TASK DETAILS
Your reply should be a faithful copy of the records below, free of pictures.
[Opening SUPPLIED RECORDS section]
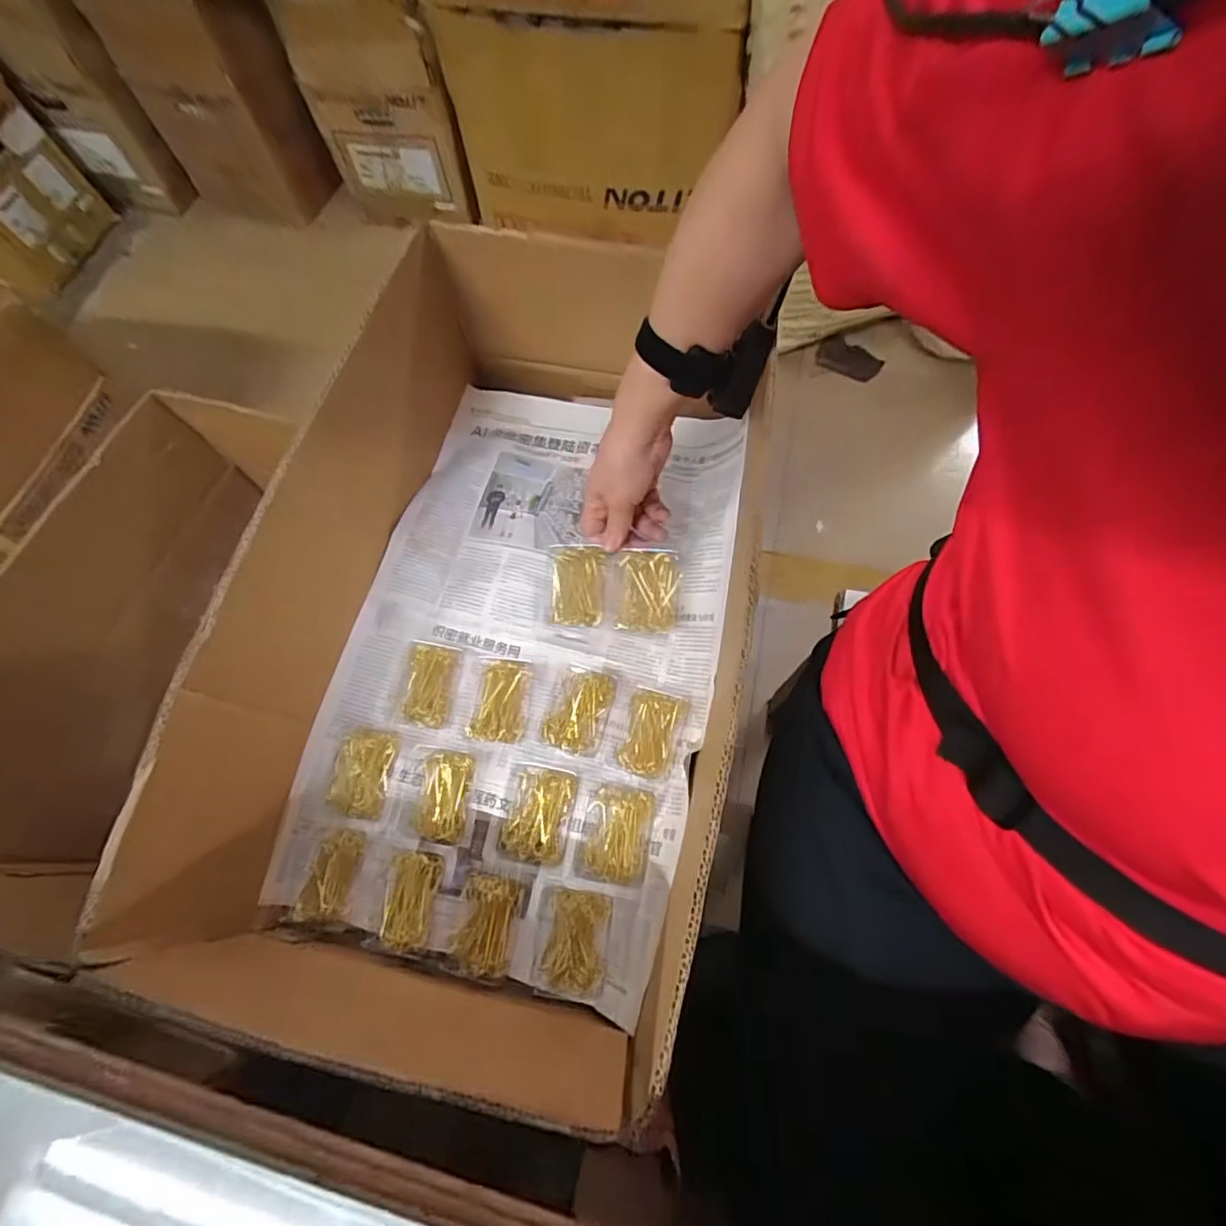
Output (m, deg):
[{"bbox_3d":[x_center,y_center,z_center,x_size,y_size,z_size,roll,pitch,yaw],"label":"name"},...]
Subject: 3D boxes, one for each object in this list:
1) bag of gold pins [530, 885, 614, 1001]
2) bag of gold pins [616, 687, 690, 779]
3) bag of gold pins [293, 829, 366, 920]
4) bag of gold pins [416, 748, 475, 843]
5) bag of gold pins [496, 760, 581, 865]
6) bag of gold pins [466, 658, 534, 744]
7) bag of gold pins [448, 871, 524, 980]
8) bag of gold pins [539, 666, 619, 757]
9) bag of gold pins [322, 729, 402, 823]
[{"bbox_3d":[-0.033,0.259,0.466,0.057,0.014,0.075,6,68,6],"label":"bag of gold pins"},{"bbox_3d":[0.033,0.104,0.514,0.049,0.025,0.076,17,70,10],"label":"bag of gold pins"},{"bbox_3d":[-0.231,0.216,0.486,0.036,0.022,0.073,14,69,10],"label":"bag of gold pins"},{"bbox_3d":[-0.147,0.157,0.508,0.044,0.023,0.072,5,68,6],"label":"bag of gold pins"},{"bbox_3d":[-0.064,0.166,0.492,0.058,0.026,0.078,9,69,8],"label":"bag of gold pins"},{"bbox_3d":[-0.100,0.078,0.528,0.047,0.024,0.075,5,68,6],"label":"bag of gold pins"},{"bbox_3d":[-0.104,0.249,0.473,0.049,0.029,0.074,8,68,7],"label":"bag of gold pins"},{"bbox_3d":[-0.030,0.086,0.523,0.051,0.028,0.075,16,70,10],"label":"bag of gold pins"},{"bbox_3d":[-0.216,0.137,0.507,0.043,0.019,0.072,6,68,6],"label":"bag of gold pins"}]

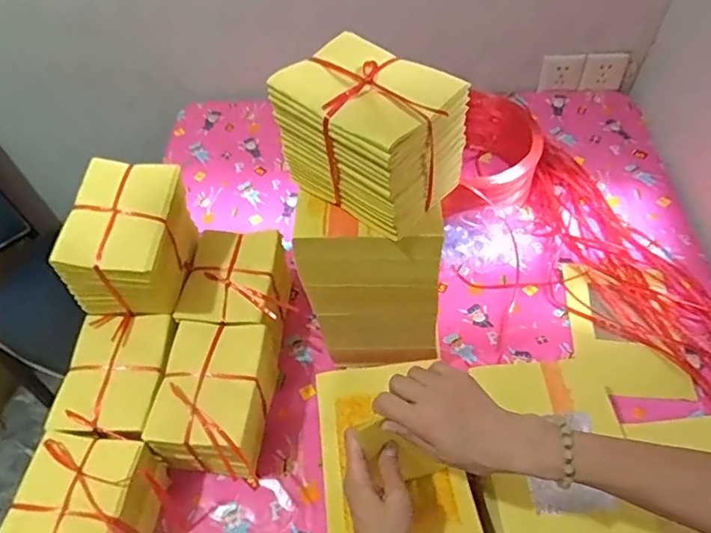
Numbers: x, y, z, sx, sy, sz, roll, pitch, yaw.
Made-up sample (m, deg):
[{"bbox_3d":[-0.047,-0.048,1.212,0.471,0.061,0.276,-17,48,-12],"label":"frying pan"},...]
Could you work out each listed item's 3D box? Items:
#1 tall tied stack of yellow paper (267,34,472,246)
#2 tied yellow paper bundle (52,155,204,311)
[Closing SUPPLIED RECORDS section]
SOLUTION TO THIS PROBLEM
Output (m, deg):
[{"bbox_3d":[x_center,y_center,z_center,x_size,y_size,z_size,roll,pitch,yaw],"label":"name"},...]
Subject: 3D boxes, one for each object in this list:
1) bag of gold pins [530, 885, 614, 1001]
2) bag of gold pins [616, 687, 690, 779]
3) bag of gold pins [293, 829, 366, 920]
4) bag of gold pins [416, 748, 475, 843]
5) bag of gold pins [496, 760, 581, 865]
6) bag of gold pins [466, 658, 534, 744]
7) bag of gold pins [448, 871, 524, 980]
8) bag of gold pins [539, 666, 619, 757]
9) bag of gold pins [322, 729, 402, 823]
[{"bbox_3d":[-0.033,0.259,0.466,0.057,0.014,0.075,6,68,6],"label":"bag of gold pins"},{"bbox_3d":[0.033,0.104,0.514,0.049,0.025,0.076,17,70,10],"label":"bag of gold pins"},{"bbox_3d":[-0.231,0.216,0.486,0.036,0.022,0.073,14,69,10],"label":"bag of gold pins"},{"bbox_3d":[-0.147,0.157,0.508,0.044,0.023,0.072,5,68,6],"label":"bag of gold pins"},{"bbox_3d":[-0.064,0.166,0.492,0.058,0.026,0.078,9,69,8],"label":"bag of gold pins"},{"bbox_3d":[-0.100,0.078,0.528,0.047,0.024,0.075,5,68,6],"label":"bag of gold pins"},{"bbox_3d":[-0.104,0.249,0.473,0.049,0.029,0.074,8,68,7],"label":"bag of gold pins"},{"bbox_3d":[-0.030,0.086,0.523,0.051,0.028,0.075,16,70,10],"label":"bag of gold pins"},{"bbox_3d":[-0.216,0.137,0.507,0.043,0.019,0.072,6,68,6],"label":"bag of gold pins"}]

Numbers: x, y, z, sx, sy, sz, roll, pitch, yaw.
Made-up sample (m, deg):
[{"bbox_3d":[-0.047,-0.048,1.212,0.471,0.061,0.276,-17,48,-12],"label":"frying pan"},...]
Could you work out each listed item's 3D box? Items:
#1 tall tied stack of yellow paper (267,34,472,246)
#2 tied yellow paper bundle (52,155,204,311)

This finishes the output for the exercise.